🤖 AI Summary
This work addresses the limitations of existing multimodal large language models (MLLMs) in biology, which typically support only a single modality and rely on input-agnostic, heuristic fusion strategies that fail to capture modality-specific characteristics effectively. To overcome this, the authors propose a representation-aware fusion framework that leverages modality-specific signals in the embedding space to guide integration. Specifically, by designing probe inputs embedded with multimodal tokens, the method extracts hierarchical embedding responses from specialized MLLMs and jointly estimates fusion coefficients at both layer-level (coarse-grained) and element-level (fine-grained) granularities. Evaluated on an interaction prediction benchmark, the proposed approach significantly outperforms existing fusion strategies and even surpasses task-specific fine-tuned models, demonstrating the efficacy and superiority of embedding-space signals for cross-modal MLLM fusion.
📝 Abstract
Biological multimodal large language models (MLLMs) have emerged as powerful foundation models for scientific discovery.

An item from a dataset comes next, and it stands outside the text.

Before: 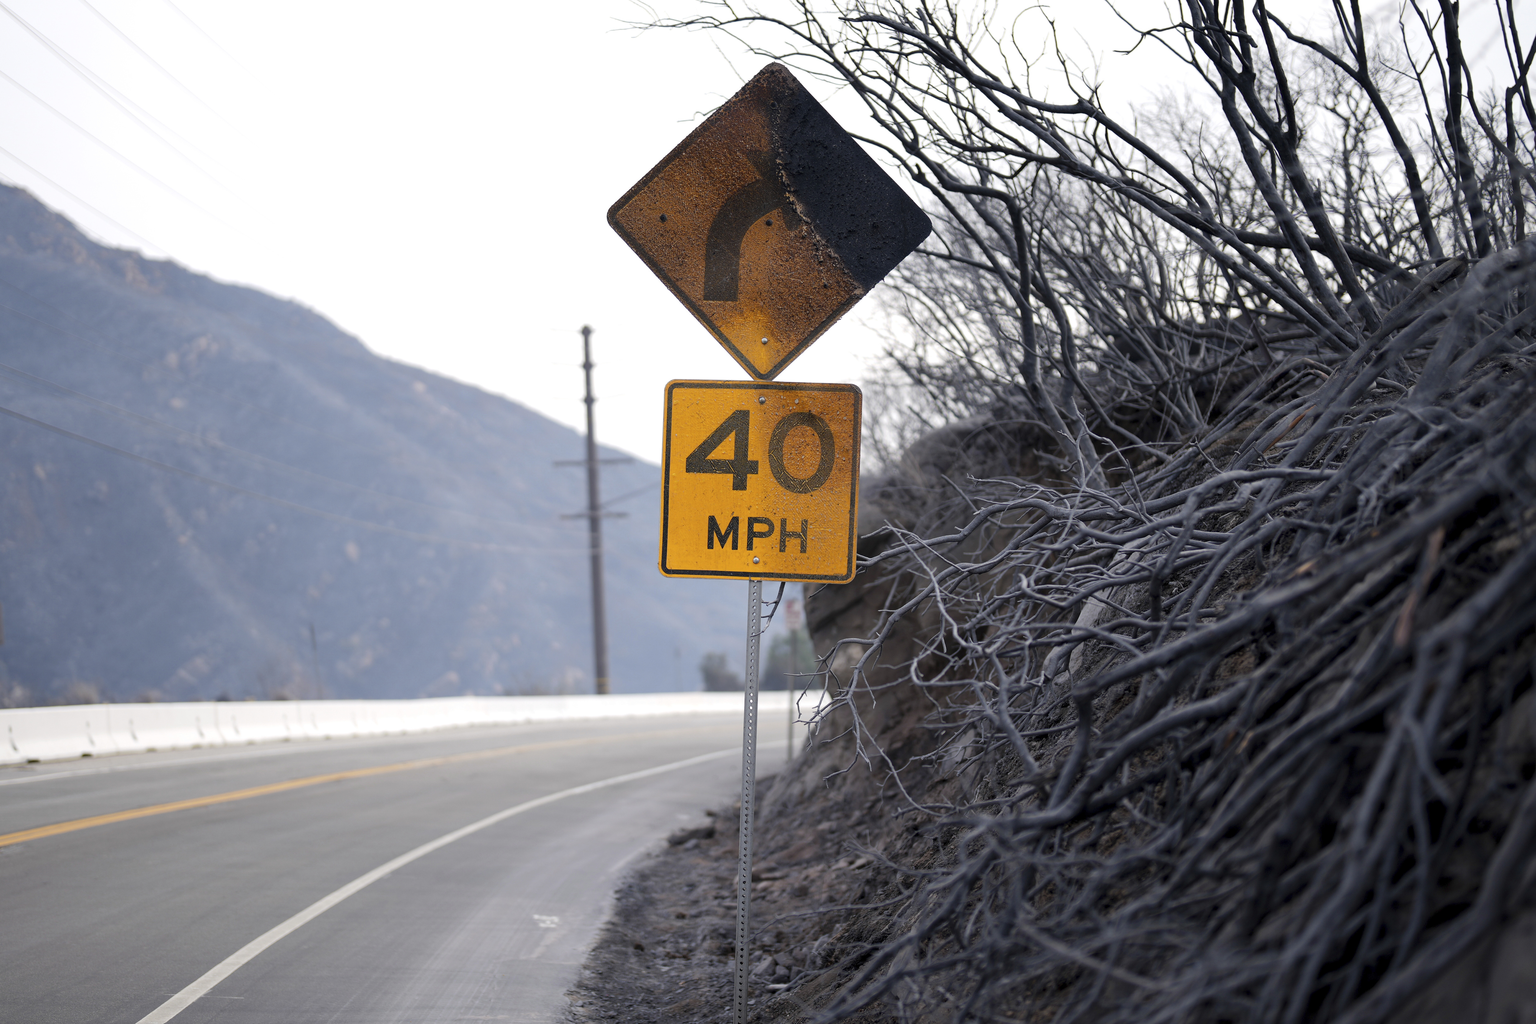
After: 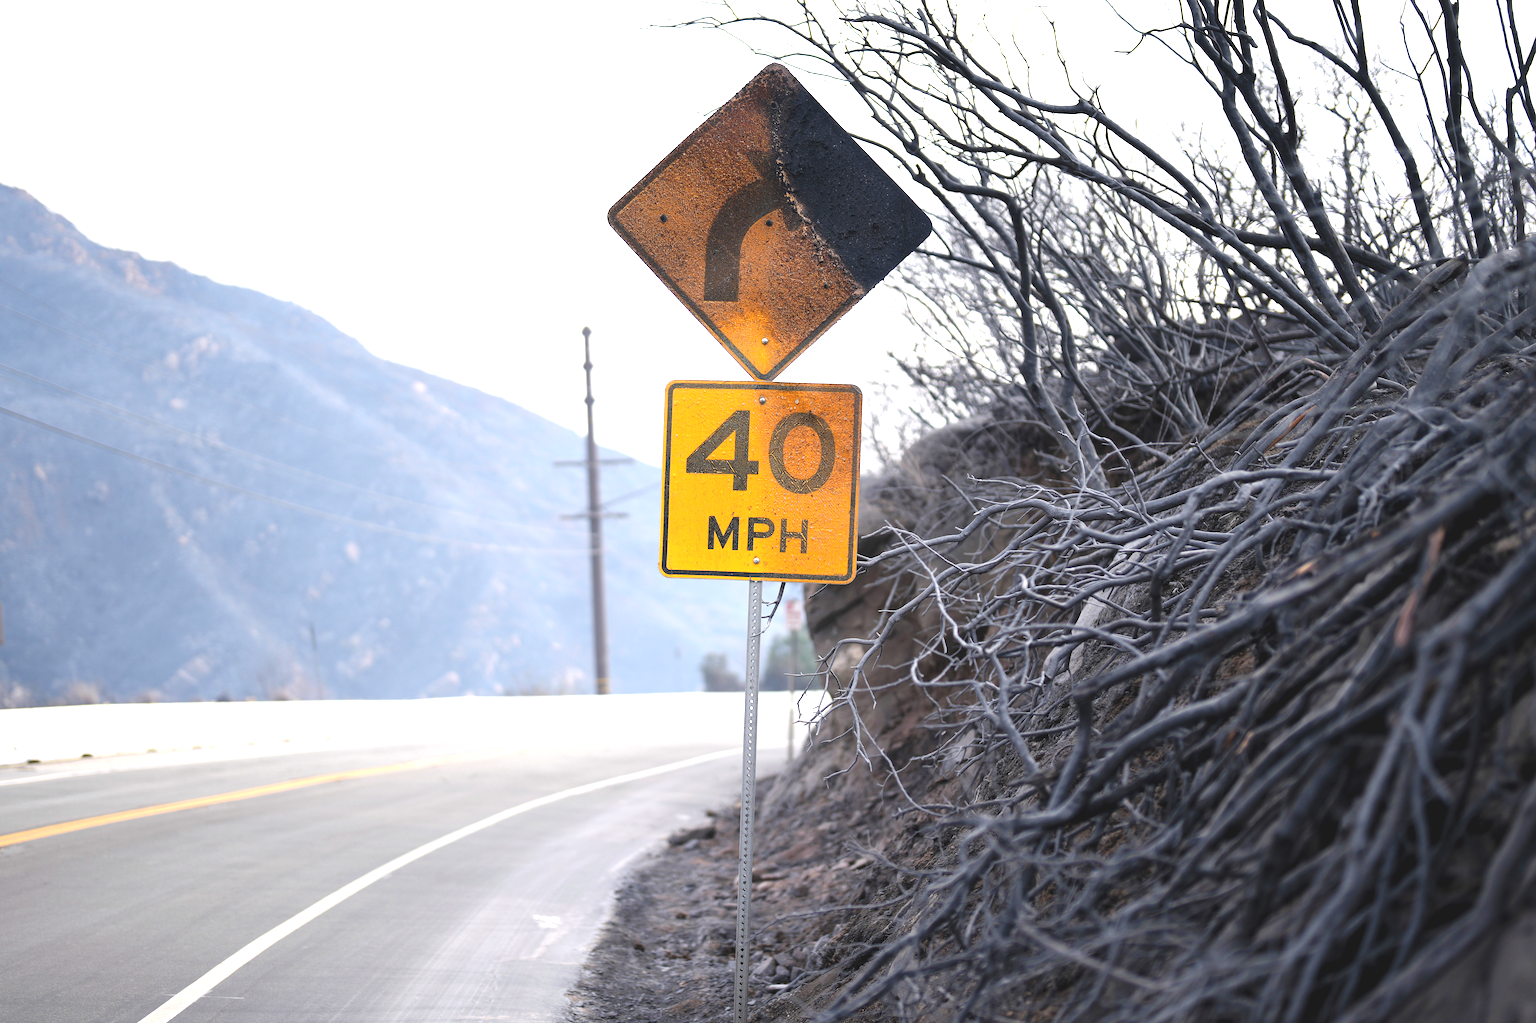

However, existing models are specialized to a single modality, limiting their ability to solve inherently cross-modal scientific problems. While model merging is an efficient method to combine the different modalities into a unified MLLM, existing methods rely on input-agnostic parameter space heuristics that fail to faithfully capture modality specialization. To overcome this limitation, we propose a representation-aware merging framework that estimates merging coefficients from embedding space signals. We first design a probe input that consists of different modality tokens and forward it through each specialized MLLM to obtain layer-wise embedding responses that reflect modality-specific representation changes. We then estimate complementary merging coefficients at two granularities from the embedding space: layer-wise coefficients from coarse-grained signals and element-wise coefficients from fine-grained signals, which are jointly combined for robust coefficient estimation. Experiments on interactive effect prediction benchmarks show that our method outperforms existing merging methods and even surpasses task-specific fine-tuned models, establishing that embedding space signals provide a principled and effective foundation for cross-modal MLLM merging.